Die European Advertising Standards Alliance und das Interactive Advertising Bureau Europe wollten einer strikten Gesetzgebung in den EU-Mitgliedstaaten zuvorkommen und verfassten einen Verhaltenskodex («Code of Conduct») als Selbstregulierungsmassnahme für ihre Mitglieder. Dieser Kodex sieht im Wesentlichen einen Opt-out-Mechanismus vor, mit dem der User der Erfassung seines Surfverhaltens widersprechen kann. Die Artikel- 29-Datenschutzgruppe - das unabhängige Beratungsgremium der Europäischen Kommission in Fragen des Datenschutzes - hat jedoch in einem Papier vom Dezember 2011 erneut festgehalten, dass diese Selbstregulierungsmassnahmen den gesetzlichen Anforderungen nicht genügten. Grundsätzlich müssten Information und Transparenz bei der Anwendung von OBA-Tools verbessert werden. Weiter sei der vorgeschlagene Opt-out-Mechanismus gegen den Erhalt von zielgerichteter Onlinewerbung unvereinbar mit der Opt-in-Bestimmung der Direktive über die Cookies.

Einige Mitgliedstaaten der EU haben die Vorgaben der Richtlinie bereits in ihr nationales Recht umgesetzt, derweil sich andere Länder noch schwer tun. Tatsächlich scheint es eine grosse Herausforderung zu sein, den gesetzlichen Vorgaben des «Informed Consent» zu genügen, aber gleichzeitig die Benutzerfreundlichkeit beim Surfen nicht wesentlich einzuschränken.

Während sich die europäischen Länder mit der Cookie-Problematik beschäftigen, wird in den Vereinigten Staaten um eine eigene Lösung gekämpft, die den nahezu unbegrenzten Zugriff auf private Daten im Internet durch Konzerne beschränken soll. Die Regierung Obama hat ein umfassendes Gesetzesvorhaben auf den Weg gebracht, das bei Demokraten, aber auch in Industriekreisen Unterstützung findet - laut einem Bericht des «Wall Street Journal» beispielsweise bei Microsoft. Aber auch die obersten kommerziellen Stäbe, die Handelsorganisation FTC und das «Chamber of Commerce» sind aktiv geworden: Wachsende Sorgen der Bürger auf der einen Seite, und ein nahezu uneingeschränkter Tracking-Betrieb und munterer Handel mit privaten Daten auf der anderen Seite, zwingen die Regierung augenscheinlich zum Einschreiten.

Auch den einzelnen Nutzern bieten sich Möglichkeiten, die Aufzeichnung des eigenen Surfverhaltens durch Drittanbieter zu unterbinden. Führende Webbrowser wie Internet Explorer, Mozilla Firefox, Google oder Safari haben Privacy-Funktionen. Als erstes empfiehlt es sich, jeweils die neuste Version des Browsers zu installieren.
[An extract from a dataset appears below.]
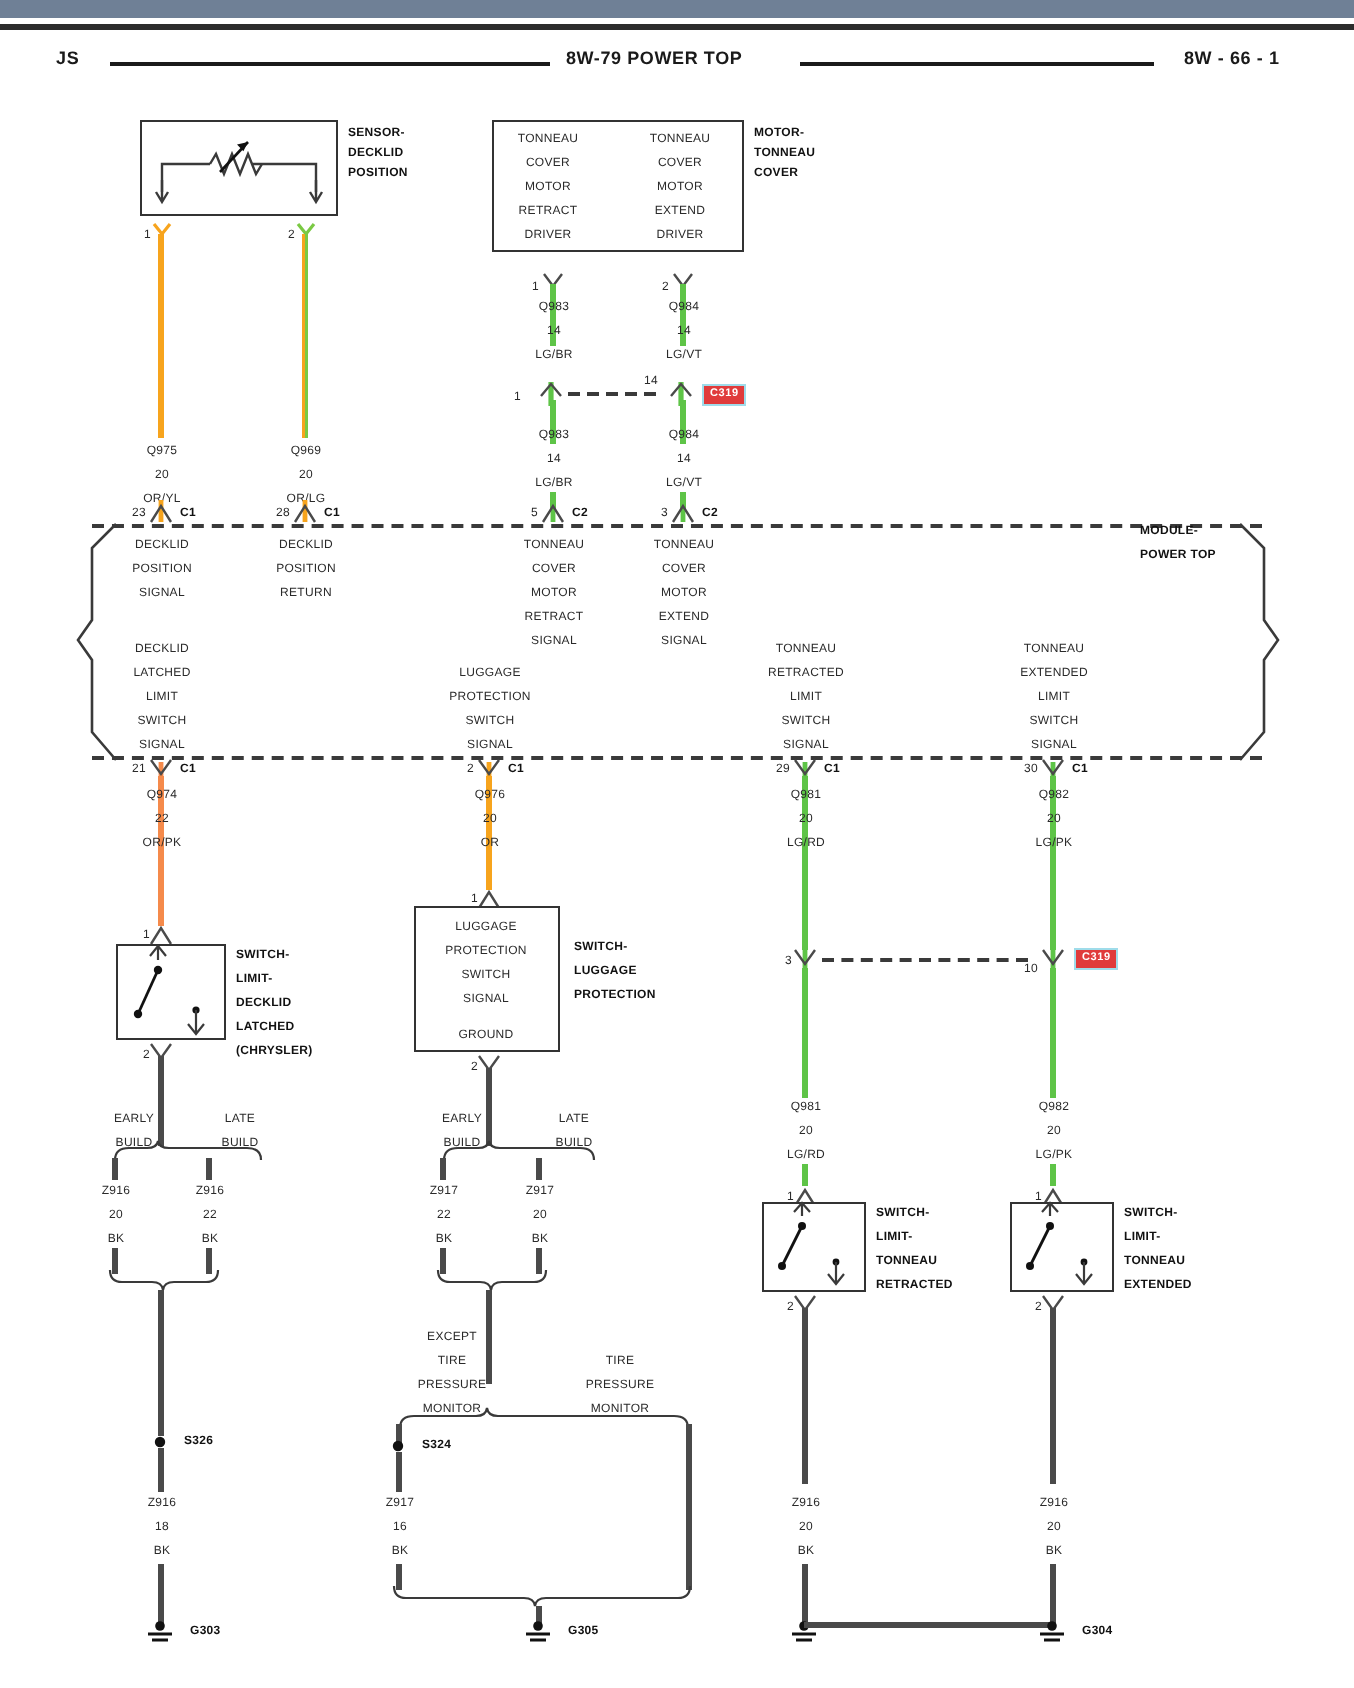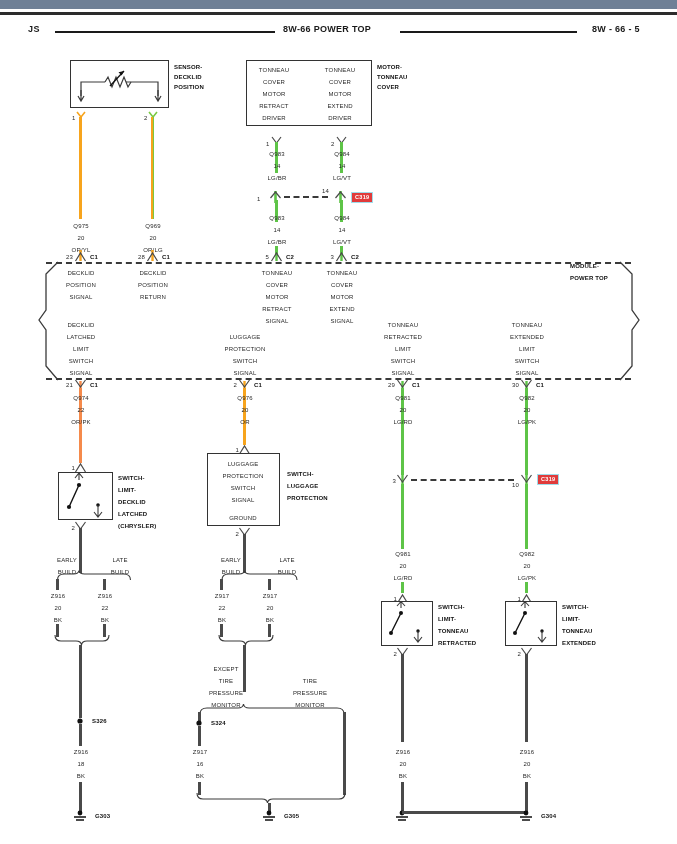"8W-66 POWER TOP" div.hdr-title { text: 8W-66 -> 8W-79 }
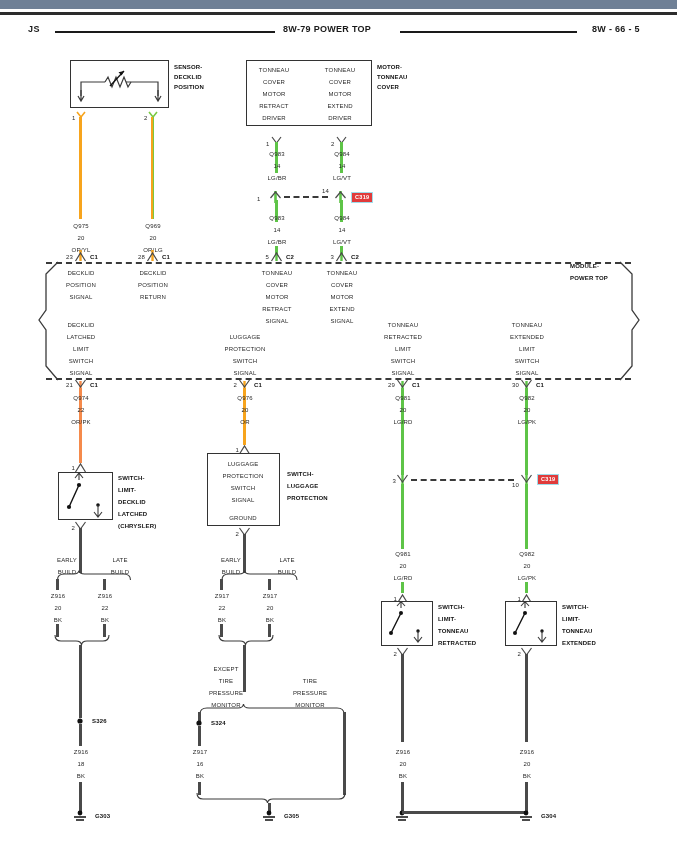"8W - 66 - 5" div.hdr-page { text: 5 -> 1 }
Danach lassen sich durch Suchfunktionen und spezifische Einstellungen Cookies verwalten. Eine weitere Methode, um das Tracking zu reduzieren, lässt sich mit dem Browser im Modus «Private Browsing» bewerkstelligen, bei Chrome heisst die Funktion «Incognito». Zu beachten ist aber, dass das «Private Browsing» Cookies nicht blockiert. Jedoch werden alle Cookies beim Schliessen des Browsers gelöscht und die Surf-History wird effektiv versteckt. Das Installieren von speziellen «Plug-ins» oder «Add-ons» im Browser kann weiter dazu beitragen, die eigene Privatsphäre zu verwalten.
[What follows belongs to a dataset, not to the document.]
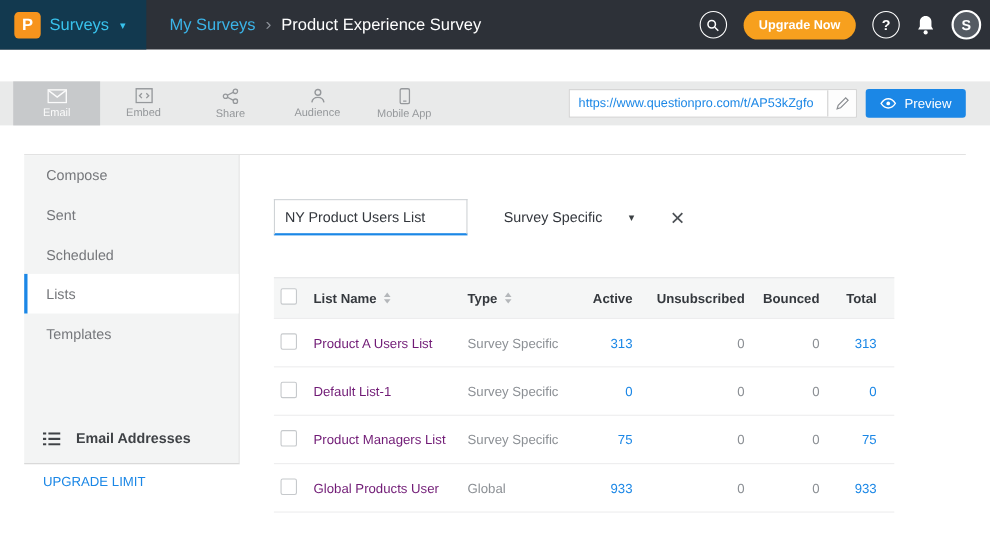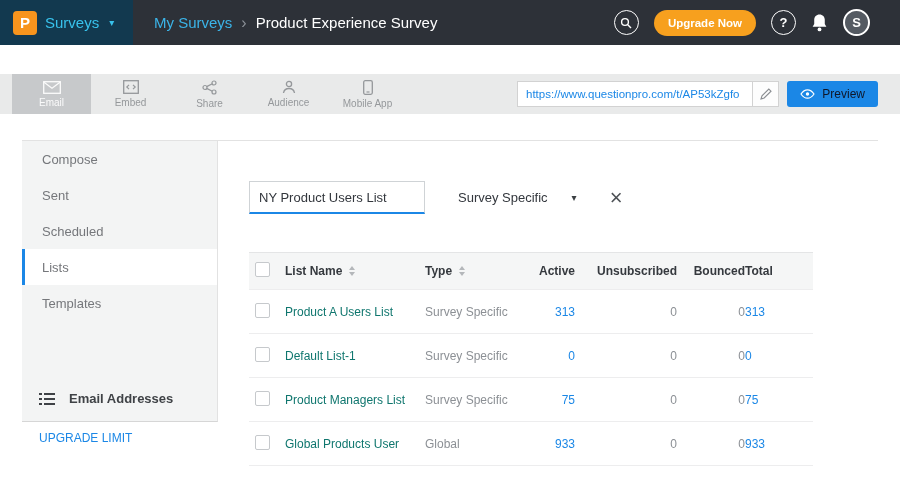"Upgrade Now" .topbar-right { padding-right: 30px -> 8px }
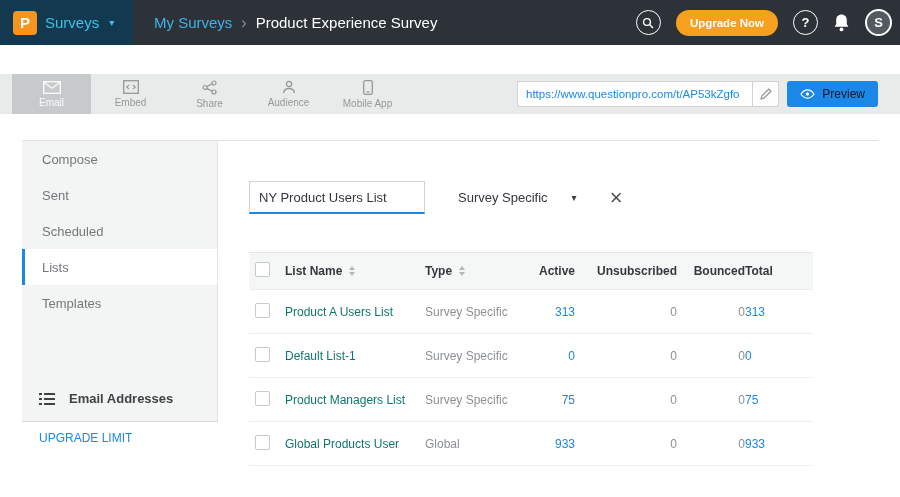"Preview" .preview-btn { color: #0f172a -> #ffffff }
Wir unterstützen einerseits private Initiativen, die den Schutz der Privatsphäre im Online-Marketingbereich verbessern, und sind mit den Branchenvertretern in der Schweiz im Gespräch. Andererseits verfolgen wir die Entwicklungen im Ausland intensiv. Selbstverständlich ist ein Sonderfall Schweiz nicht denkbar, allein schon deshalb, weil Webseiten von Schweizer Dienstleistern oder Werbenetzwerke an den Landesgrenzen keinen Halt machen. Es ist unbestritten, dass die Transparenz und Information beim Einsatz von Tracking-Tools gewährleistet sein muss. Je nach Sensibilität der bearbeiteten Daten gelten erhöhte Anforderungen an die Informationspflichten; unter Umständen muss ein betroffener User der Bearbeitung sogar ausdrücklich zugestimmt haben, damit sie zulässig ist.